If you are taking your dog out into the woods, it is important that you check your dog over for ticks as well as yourself when your return home. A desperate tick will take you as second choice, I know as I have had them on me. YUK!

Ticks are rather like slugs, slow moving and easier to get a hold of than a flea.

Ignore the old wives tales of putting a cigarette or a lighted match on the tick, coating the tick with petroleum jelly, finger nail polish or lighter fluid.

There are two ways to approach removing a tick, wearing a pair of inexpensive latex gloves grab hold of the tick and rock it back and forth a few times to loosen its grip and then pull it straight out of the dog.

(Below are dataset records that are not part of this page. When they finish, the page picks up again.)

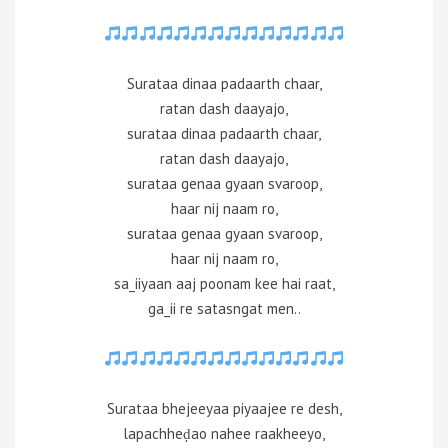
Surataa dinaa padaarth chaar,
ratan dash daayajo,
surataa dinaa padaarth chaar,
ratan dash daayajo,
surataa genaa gyaan svaroop,
haar nij naam ro,
surataa genaa gyaan svaroop,
haar nij naam ro,
sa_iiyaan aaj poonam kee hai raat,
ga_ii re satasngat men..
Surataa bhejeeyaa piyaajee re desh,
lapachheḍao nahee raakheeyo,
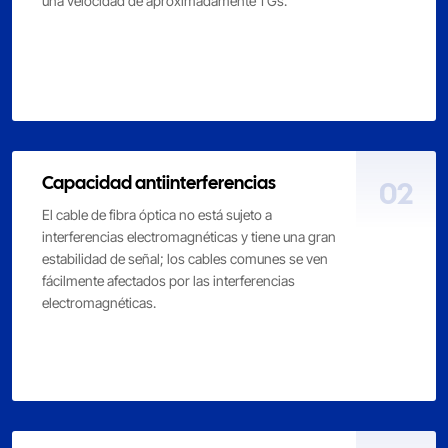
una velocidad de aproximadamente 1 Gs.
Capacidad antiinterferencias
02
El cable de fibra óptica no está sujeto a
interferencias electromagnéticas y tiene una gran
estabilidad de señal; los cables comunes se ven
fácilmente afectados por las interferencias
electromagnéticas.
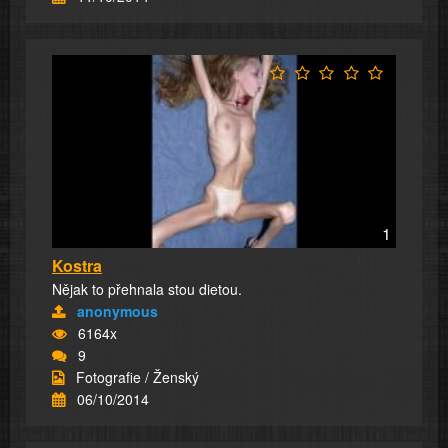
1
Kostra
Nějak to přehnala stou dietou.
anonymous
6164x
9
Fotografie / Ženský
06/10/2014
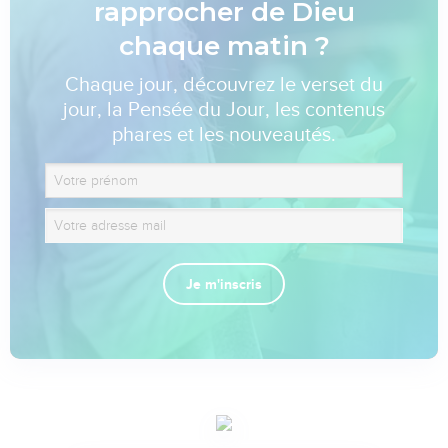
rapprocher de Dieu
chaque matin ?
Chaque jour, découvrez le verset du
jour, la Pensée du Jour, les contenus
phares et les nouveautés.
Je m'inscris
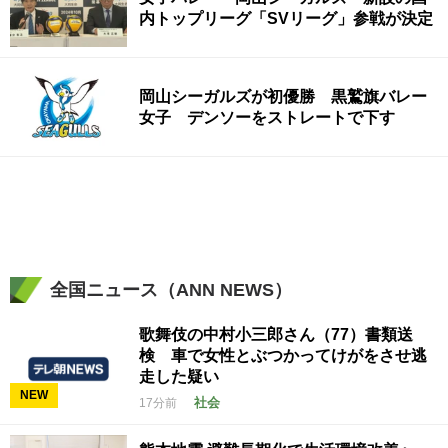
内トップリーグ「SVリーグ」参戦が決定
岡山シーガルズが初優勝 黒鷲旗バレー
女子 デンソーをストレートで下す
全国ニュース（ANN NEWS）
歌舞伎の中村小三郎さん（77）書類送
検 車で女性とぶつかってけがをさせ逃
走した疑い
NEW
社会
17分前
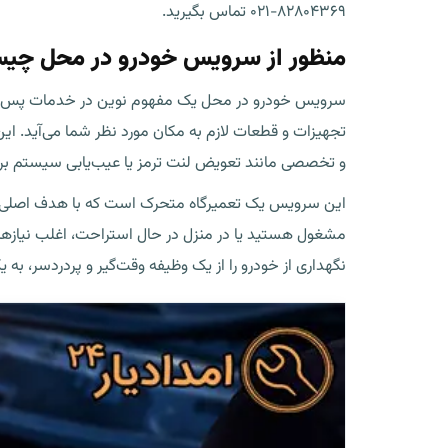
۸۲۸۰۴۳۶۹-۰۲۱ تماس بگیرید.
منظور از سرویس خودرو در محل چی
سرویس خودرو در محل یک مفهوم نوین در خدمات پس از فر
تجهیزات و قطعات لازم به مکان مورد نظر شما می‌آید. ای
و تخصصی مانند تعویض لنت ترمز یا عیب‌یابی سیستم ب
این سرویس یک تعمیرگاه متحرک است که با هدف اصلی «صر
مشغول هستید یا در منزل در حال استراحت، اغلب نیازهای
نگهداری از خودرو را از یک وظیفه وقت‌گیر و پردردسر، به یک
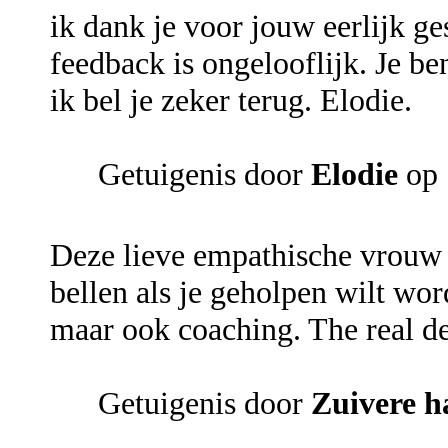
ik dank je voor jouw eerlijk ge
feedback is ongelooflijk. Je ben
ik bel je zeker terug. Elodie.
Getuigenis door
Elodie
op 
Deze lieve empathische vrouw 
bellen als je geholpen wilt wor
maar ook coaching. The real de
Getuigenis door
Zuivere h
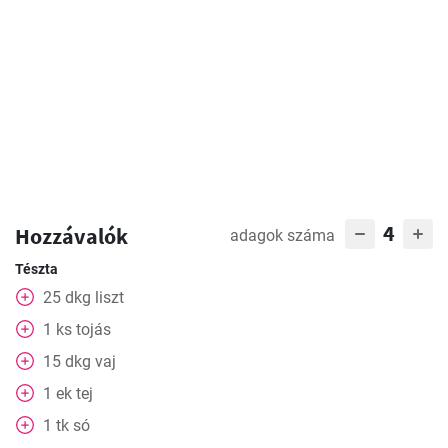
4
Hozzávalók
adagok száma
Tészta
25
dkg
liszt
1
ks
tojás
15
dkg
vaj
1
ek
tej
1
tk
só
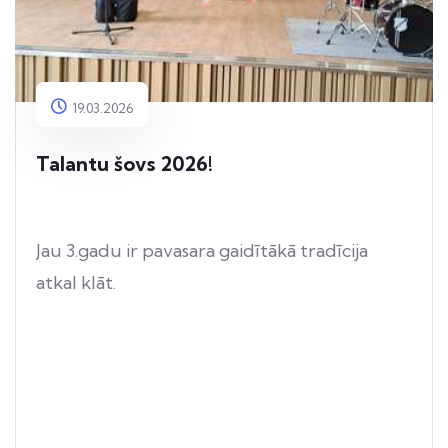
19.03.2026
Talantu šovs 2026!
Jau 3.gadu ir pavasara gaidītākā tradīcija
atkal klāt.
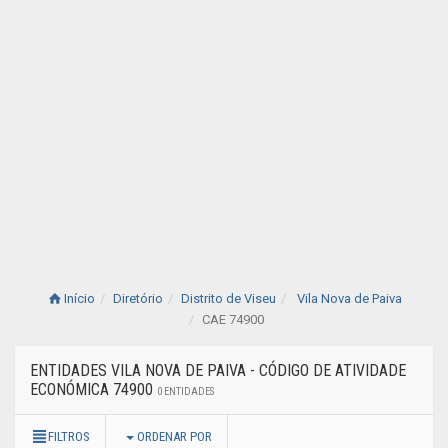
Início
Diretório
Distrito de Viseu
Vila Nova de Paiva
CAE 74900
ENTIDADES VILA NOVA DE PAIVA - CÓDIGO DE ATIVIDADE
ECONÓMICA 74900
0 ENTIDADES
FILTROS
ORDENAR POR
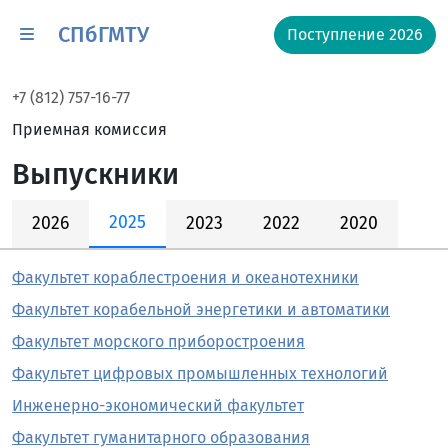
СПбГМТУ
Поступление 2026
+7 (812) 757-16-77
Приемная комиссия
Выпускники
2025
2026
2023
2022
2020
Факультет кораблестроения и океанотехники
Факультет корабельной энергетики и автоматики
Факультет морского приборостроения
Факультет цифровых промышленных технологий
Инженерно-экономический факультет
Факультет гуманитарного образования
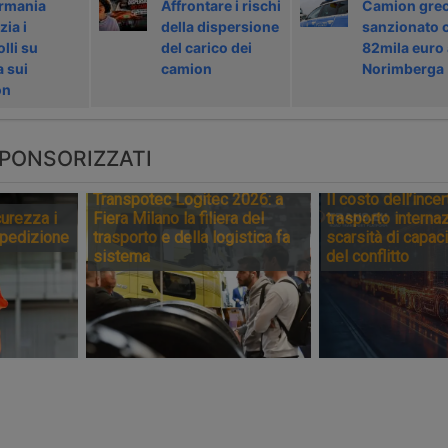
rmania
Affrontare i rischi
Camion gre
ia i
della dispersione
sanzionato 
lli su
del carico dei
82mila euro 
a sui
camion
Norimberga
on
PONSORIZZATI
Transpotec Logitec 2026: a
Il costo dell’incer
urezza i
Fiera Milano la filiera del
trasporto internaz
spedizione
trasporto e della logistica fa
scarsità di capaci
sistema
del conflitto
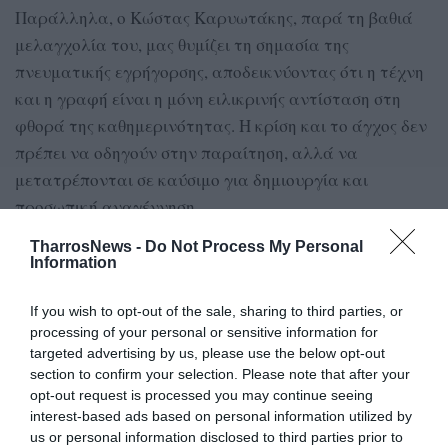
Παράλληλα, ο Κώστας Καρυωτάκης, παρά τη βαθιά
μελαγχολία του, μας θυμίζει τη σημασία της
πνευματικής εγρήγορσης, αποδεικνύοντας ότι η τέχνη
και η γραφή είναι η μόνη ειλικρινής αντίσταση στη
φθορά της καθημερινότητας. Η κρίση και το άγχος δεν
πρέπει να οδηγούν στην παραίτηση, αλλά να
μετατρέπονται σε καύσιμο για δημιουργία και
προσωπική αναγέννηση.
TharrosNews -
Do Not Process My Personal
Η ολοκλήρωση της ανθρώπινης προσωπικότητας
Information
έρχεται τη στιγμή που το άτομο θα αντιληφθεί την
παιδεία όχι ως εξωτερικό καταναγκασμό ή ως ένα
If you wish to opt-out of the sale, sharing to third parties, or
κυνήγι μορίων, αλλά ως μια εσωτερική δίψα για
processing of your personal or sensitive information for
targeted advertising by us, please use the below opt-out
διεύρυνση των οριζόντων του.
section to confirm your selection. Please note that after your
opt-out request is processed you may continue seeing
Ο Marcel Proust σημείωνε: «Το πραγματικό ταξίδι της
interest-based ads based on personal information utilized by
ανακάλυψης δε συνίσταται στην αναζήτηση νέων
us or personal information disclosed to third parties prior to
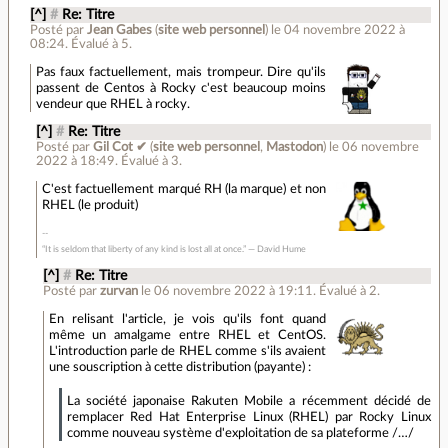
[^]
#
Re: Titre
Posté par
Jean Gabes
(
site web personnel
)
le 04 novembre 2022 à
08:24
.
Évalué à
5
.
Pas faux factuellement, mais trompeur. Dire qu'ils
passent de Centos à Rocky c'est beaucoup moins
vendeur que RHEL à rocky.
[^]
#
Re: Titre
Posté par
Gil Cot ✔
(
site web personnel
,
Mastodon
)
le 06 novembre
2022 à 18:49
.
Évalué à
3
.
C'est factuellement marqué RH (la marque) et non
RHEL (le produit)
“It is seldom that liberty of any kind is lost all at once.” ― David Hume
[^]
#
Re: Titre
Posté par
zurvan
le 06 novembre 2022 à 19:11
.
Évalué à
2
.
En relisant l'article, je vois qu'ils font quand
même un amalgame entre RHEL et CentOS.
L'introduction parle de RHEL comme s'ils avaient
une souscription à cette distribution (payante) :
La société japonaise Rakuten Mobile a récemment décidé de
remplacer Red Hat Enterprise Linux (RHEL) par Rocky Linux
comme nouveau système d'exploitation de sa plateforme /…/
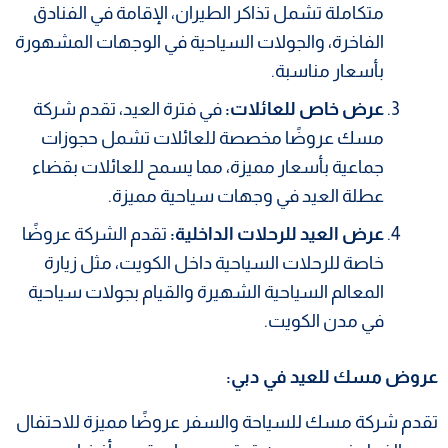
متكاملة تشمل تذاكر الطيران، الإقامة في الفنادق
الفاخرة، والجولات السياحية في الوجهات المشهورة
بأسعار مناسبة.
عرض خاص للعائلات:
في فترة العيد، تقدم شركة
مسك عروضًا مخصصة للعائلات تشمل حجوزات
جماعية بأسعار مميزة، مما يسمح للعائلات بقضاء
عطلة العيد في وجهات سياحية مميزة.
عرض العيد للرحلات الداخلية:
تقدم الشركة عروضًا
خاصة للرحلات السياحية داخل الكويت، مثل زيارة
المعالم السياحية الشهيرة والقيام بجولات سياحية
في مدن الكويت.
عروض مسك للعيد في دبي:
تقدم شركة مسك للسياحة والسفر عروضًا مميزة للاحتفال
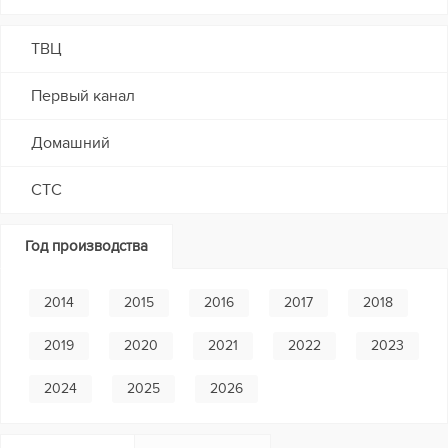
ТВЦ
Первый канал
Домашний
СТС
Год производства
2014
2015
2016
2017
2018
2019
2020
2021
2022
2023
2024
2025
2026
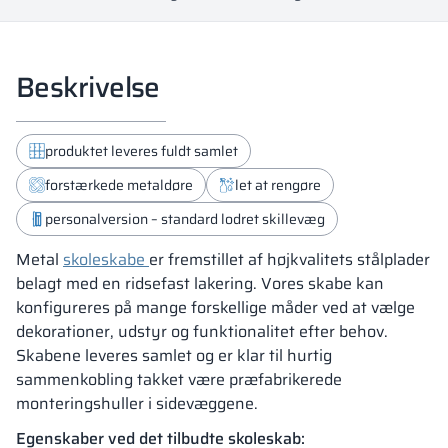
Beskrivelse
produktet leveres fuldt samlet
forstærkede metaldøre
let at rengøre
personalversion – standard lodret skillevæg
Metal
skoleskabe
er fremstillet af højkvalitets stålplader
belagt med en ridsefast lakering. Vores skabe kan
konfigureres på mange forskellige måder ved at vælge
dekorationer, udstyr og funktionalitet efter behov.
Skabene leveres samlet og er klar til hurtig
sammenkobling takket være præfabrikerede
monteringshuller i sidevæggene.
Egenskaber ved det tilbudte skoleskab:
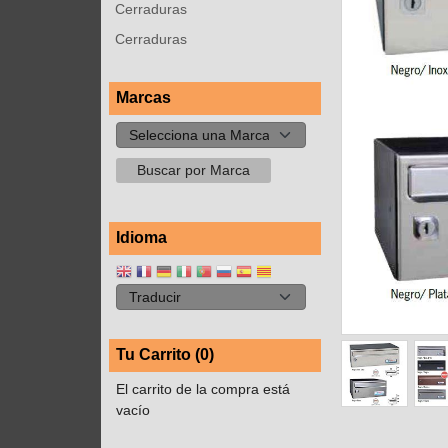
Cerraduras
Cerraduras
Marcas
Idioma
Tu Carrito (0)
El carrito de la compra está
vacío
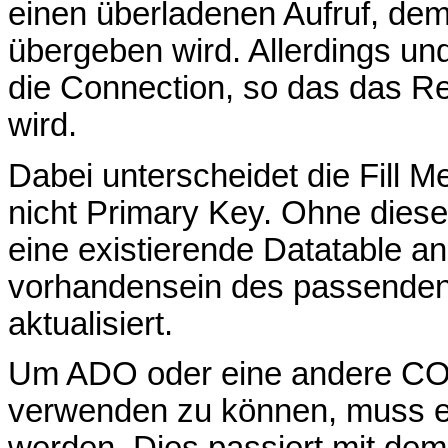
einen überladenen Aufruf, de
übergeben wird. Allerdings und
die Connection, so das das R
wird.
Dabei unterscheidet die Fill 
nicht Primary Key. Ohne dies
eine existierende Datatable an
vorhandensein des passenden
aktualisiert.
Um ADO oder eine andere C
verwenden zu können, muss er
werden. Dies passiert mit dem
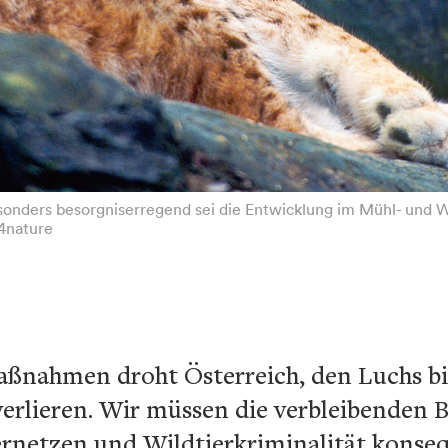
Besonders besorgniserregend sei die Entwicklung im Mühl- und W
/4nature
ßnahmen droht Österreich, den Luchs bi
verlieren. Wir müssen die verbleibenden 
rnetzen und Wildtierkriminalität konse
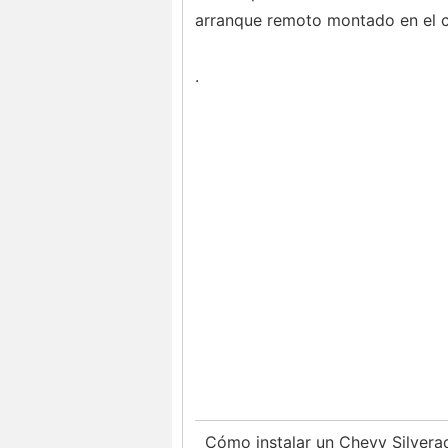
arranque remoto montado en el 
.
Cómo instalar un Chevy Silvera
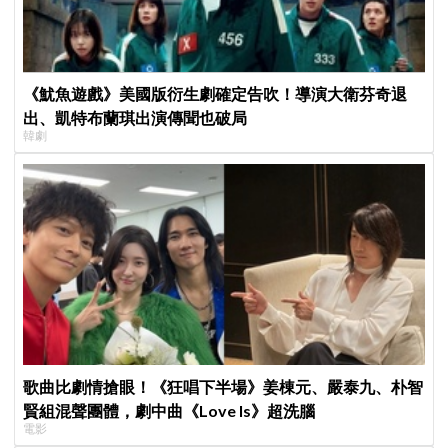
《魷魚遊戲》美國版衍生劇確定告吹！導演大衛芬奇退
出、凱特布蘭琪出演傳聞也破局
韓劇
歌曲比劇情搶眼！《狂唱下半場》姜棟元、嚴泰九、朴智
賢組混聲團體，劇中曲《Love Is》超洗腦
電影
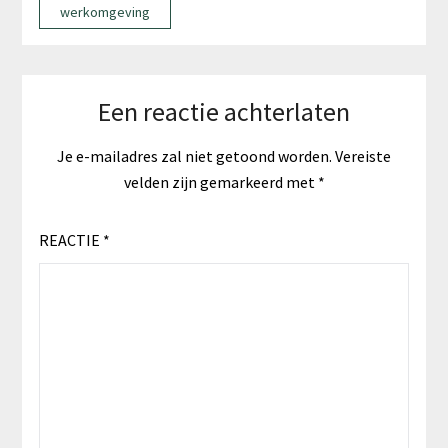
werkomgeving
Een reactie achterlaten
Je e-mailadres zal niet getoond worden.
Vereiste
velden zijn gemarkeerd met
*
REACTIE
*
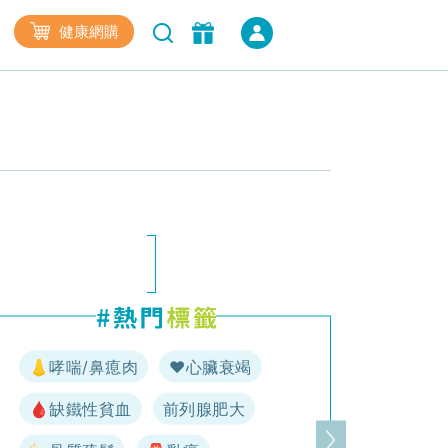
健康網購
👃哮喘/鼻瘜肉
♥️心臟衰竭
🩸缺鐵性貧血
前列腺肥大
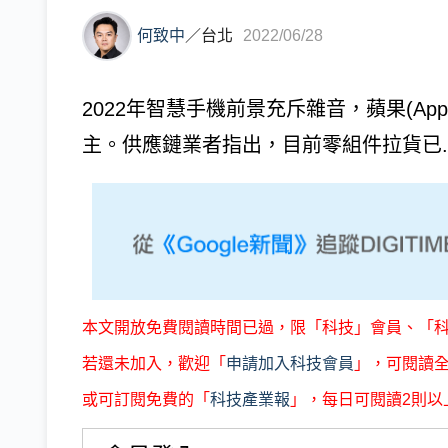
何致中
／
台北
2022/06/28
2022年智慧手機前景充斥雜音，蘋果(Ap
主。供應鏈業者指出，目前零組件拉貨已..
本文開放免費閱讀時間已過，限「科技」會員、「
若還未加入，歡迎「
申請加入科技會員
」，可閱讀
或可訂閱免費的「
科技產業報
」，每日可閱讀2則以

Another means and for me the best way is to use a pair of tweezers to pull the tick out of the dog. Placing the tweezers between the dog and the tick and gently pull it straight out. You need to get all of it out. I suggest applying a bit of antiseptic to the spot after you remove the tick.

Ticks go through 4 stages of life from egg, larvae, nymphs and then adulthood.

Some female species lay about a 100 eggs at a time while other varieties of ticks can lay between 3,000 to 6,000 at a time.

Interestingly it can take from a year to several years for a tick to go through all 4 stages of life. They need to have a drink of their favorite beverage before they can proceed into the next stage of growth and some species can go for years without feeding.

In the United States we have over 200 species of ticks.

With the exception of a vaccine for the prevention of Lyme disease there are no other vaccines to eliminate ticks. It is necessary to pick them off your pet or keep your pet out of areas where ticks thrive.

The Lyme disease vaccine lasts for only 6 months and is given usually only in areas where dogs are routinely out in the field and could pick up deer ticks.

There are many products on the market that are approved to help control fleas and ticks. Read labels, follow directions, consult your vet if you have any questions. Most importantly do not use dog products on your cat.

Mosquitoes: Mosquitoes are generally considered people pests, however mosquitoes carry the potential risk of giving your dog or cat “heartworms.” Heartworms are dog killers and your pet needs to be protected from the dreaded disease.

One of the most important things you can do for your pet is to have it on a heartworm preventative.

Your dog needs to be tested for the parasite and if your pet is heartworm free it can be started on the preventative medication.

Dogs that are already infested can be treated, but the treatment is not an easy thing for the pet or the pet’s owner to go through. Some dogs survive the treatment and some do not.

Prevention in this case is really worth the expense of the test and the cost of the medication.

I have not been aware of cats having heartworms, but I am certain in heavily infested mosquito areas it is very possible if you have indoor/outdoor cats.

Stinging Insects Bees, hornets, wasps and all the other stinging insects at one time or another come in contact with your dog. Dogs love to stalk things, they snap at the insects if they are pestering them and as a result they usually end up getting stung.

However, they come about it, a sting hurts and you need to help your pet.

Remove the stinger with tweezers and apply a paste using baking soda and a little water. An icepack can help reduce the swelling, too. If your dog has an allergic reaction to the sting and the swelling seems rather over whelming CALL your vet at once or take the dog to an animal emergency clinic at once.

Spring, summer and early fall are such beautiful times, but with the good comes the bad and that is why you as a responsible pet owner must be on your toes to help your pet be pest free.

Your pet is a member of your family and the extra effort is takes to keep your dog or cat comfortable and healthy is worth the effort, when you consider all the love you get in return.